◆ AUFGABENSTELLUNG ◆
Ermitteln Sie in den folgenden Datensätzen jede Zeile mit der Zeichenfolge „擅长风格“ und übernehmen Sie diese Zeilen vollständig.

# # # #

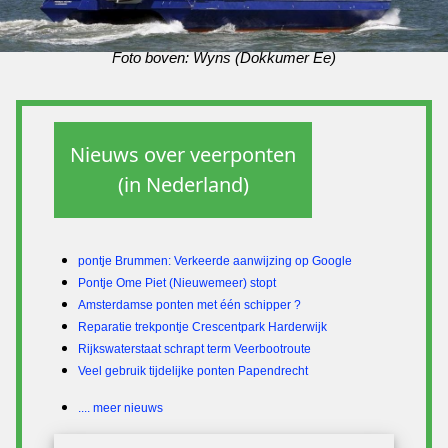
Foto boven:
Wyns (Dokkumer Ee)
Nieuws over veerponten
(in Nederland)
pontje Brummen: Verkeerde aanwijzing op Google
Pontje Ome Piet (Nieuwemeer) stopt
Amsterdamse ponten met één schipper ?
Reparatie trekpontje Crescentpark Harderwijk
Rijkswaterstaat schrapt term Veerbootroute
Veel gebruik tijdelijke ponten Papendrecht
.... meer nieuws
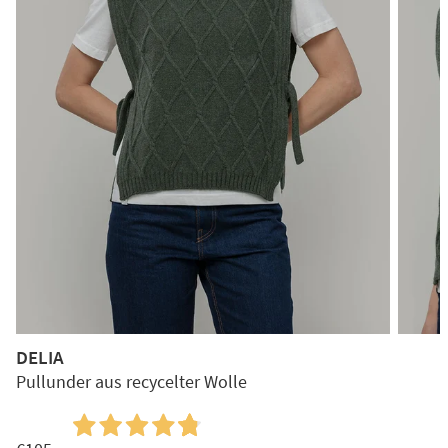
DELIA
Pullunder aus recycelter Wolle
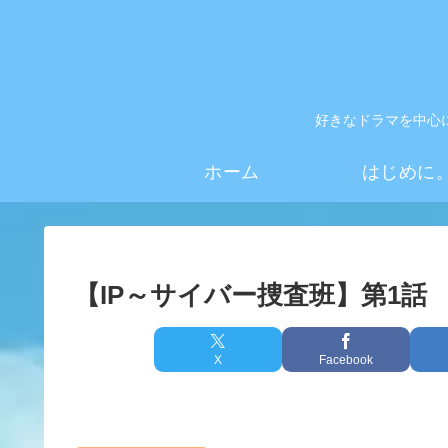
好きなドラマを中心
ホーム
はじめに
【IP～サイバー捜査班】第1話
X
Facebook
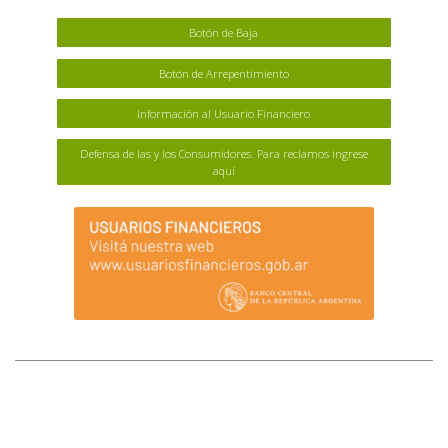
Botón de Baja
Botón de Arrepentimiento
Información al Usuario Financiero
Defensa de las y los Consumidores. Para reclamos ingrese
aquí
MAPA DEL SITIO
Afluenta S.A. (Afluenta) no tiene sucursales ni locales que atiendan al público.
Tampoco opera a través de comisionistas ni intermediarios, ni requiere pagos
anticipados para el otorgamiento de créditos o para ser inversores. Ante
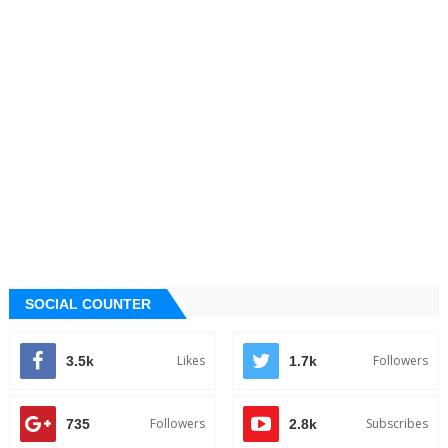
SOCIAL COUNTER
Likes
Followers
3.5k
1.7k
Followers
Subscribes
735
2.8k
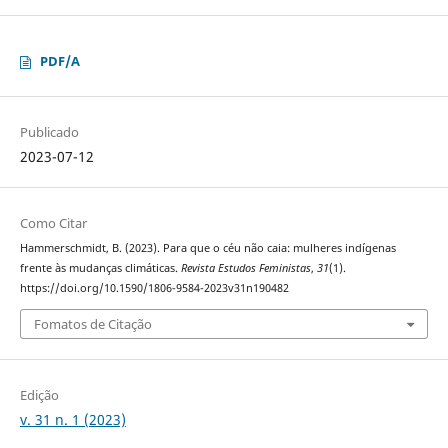
PDF/A
Publicado
2023-07-12
Como Citar
Hammerschmidt, B. (2023). Para que o céu não caia: mulheres indígenas
frente às mudanças climáticas.
Revista Estudos Feministas
,
31
(1).
https://doi.org/10.1590/1806-9584-2023v31n190482
Fomatos de Citação
Edição
v. 31 n. 1 (2023)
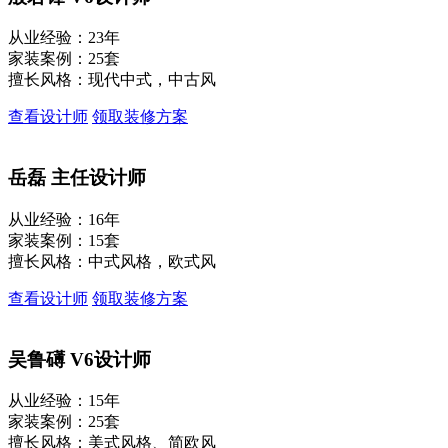
从业经验：23年
家装案例：25套
擅长风格：现代中式，中古风
查看设计师
领取装修方案
岳磊
主任设计师
从业经验：16年
家装案例：15套
擅长风格：中式风格，欧式风
查看设计师
领取装修方案
吴鲁礡
V6设计师
从业经验：15年
家装案例：25套
擅长风格：美式风格、简欧风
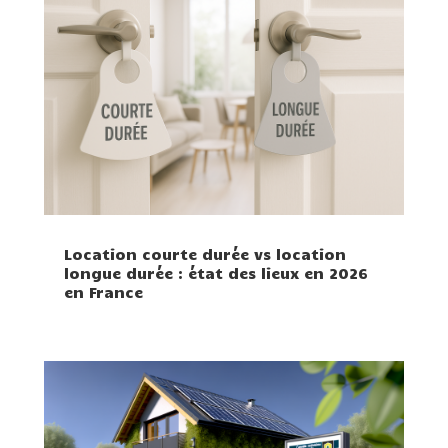
Location courte durée vs location
longue durée : état des lieux en 2026
en France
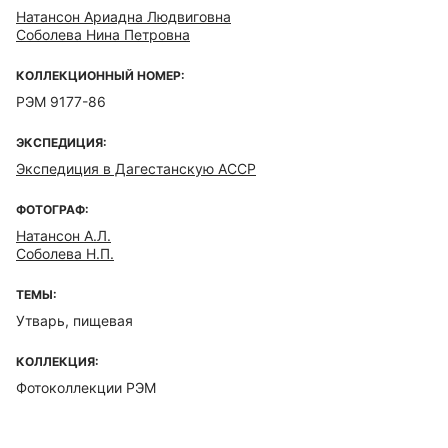
Натансон Ариадна Людвиговна
Соболева Нина Петровна
КОЛЛЕКЦИОННЫЙ НОМЕР:
РЭМ 9177-86
ЭКСПЕДИЦИЯ:
Экспедиция в Дагестанскую АССР
ФОТОГРАФ:
Натансон А.Л.
Соболева Н.П.
ТЕМЫ:
Утварь, пищевая
КОЛЛЕКЦИЯ:
Фотоколлекции РЭМ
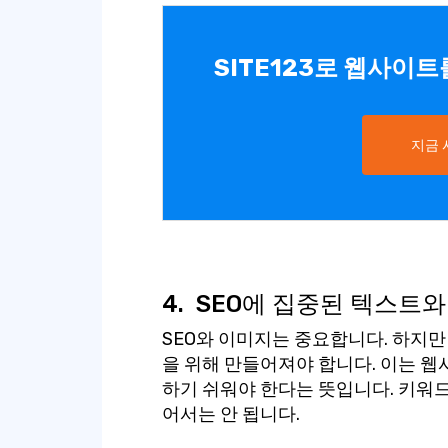
SITE123로 웹사이
지금
4.
SEO에 집중된 텍스트와
SEO와 이미지는 중요합니다. 하지
을 위해 만들어져야 합니다. 이는 웹
하기 쉬워야 한다는 뜻입니다. 키워드
어서는 안 됩니다.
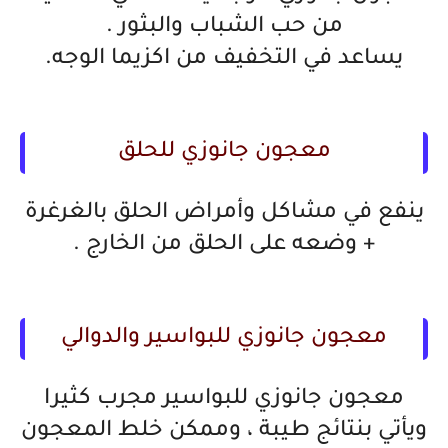
من حب الشباب والبثور .
يساعد في التخفيف من اكزيما الوجه.
معجون جانوزي للحلق
ينفع في مشاكل وأمراض الحلق بالغرغرة
+ وضعه على الحلق من الخارج .
معجون جانوزي للبواسير والدوالي
معجون جانوزي للبواسير مجرب كثيرا
ويأتي بنتائج طيبة ، وممكن خلط المعجون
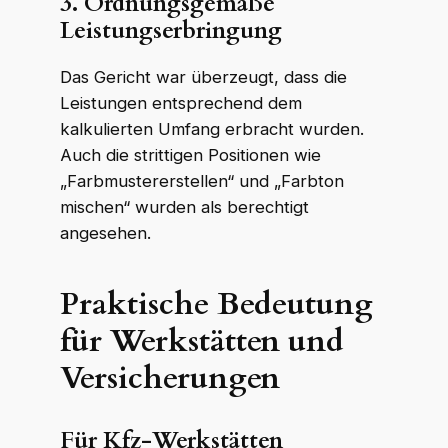
3. Ordnungsgemäße
Leistungserbringung
Das Gericht war überzeugt, dass die
Leistungen entsprechend dem
kalkulierten Umfang erbracht wurden.
Auch die strittigen Positionen wie
„Farbmustererstellen“ und „Farbton
mischen“ wurden als berechtigt
angesehen.
Praktische Bedeutung
für Werkstätten und
Versicherungen
Für Kfz-Werkstätten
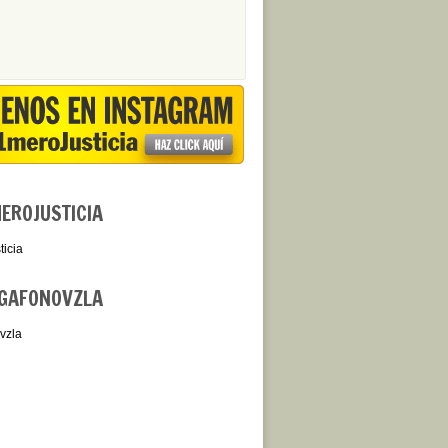
ROJUSTICIA
icia
GAFONOVZLA
vzla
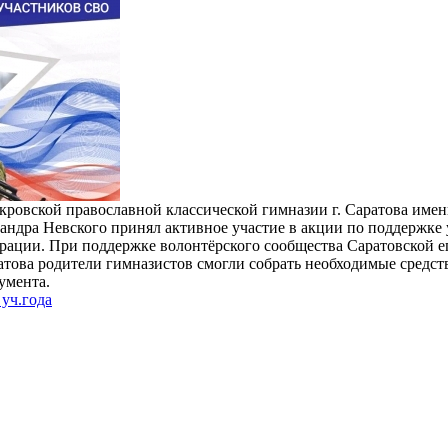
кровской православной классической гимназии г. Саратова имен
андра Невского принял активное участие в акции по поддержке
рации. При поддержке волонтёрского сообщества Саратовской 
атова родители гимназистов смогли собрать необходимые средст
умента.
уч.года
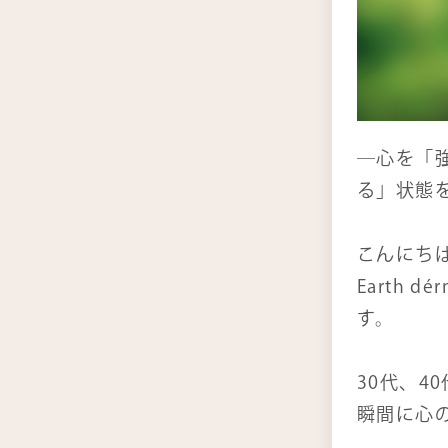
よ
お
―心を「
る」状態
こんにち
Earth 
す。
30代、4
瞬間に心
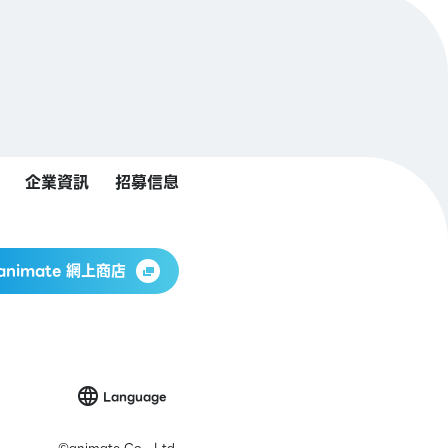
企業資訊
招募信息
animate 網上商店
Language
©
animate Co., Ltd.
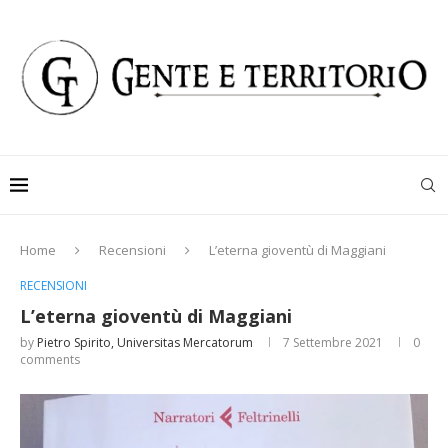
Home
Recensioni
L’eterna gioventù di Maggiani
RECENSIONI
L’eterna gioventù di Maggiani
by
Pietro Spirito, Universitas Mercatorum
7 Settembre 2021
0
comments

# # # #

◆ LÖSUNG ◆
擅长风格：现代中式，中古风
擅长风格：中式风格，欧式风
擅长风格：美式风格、简欧风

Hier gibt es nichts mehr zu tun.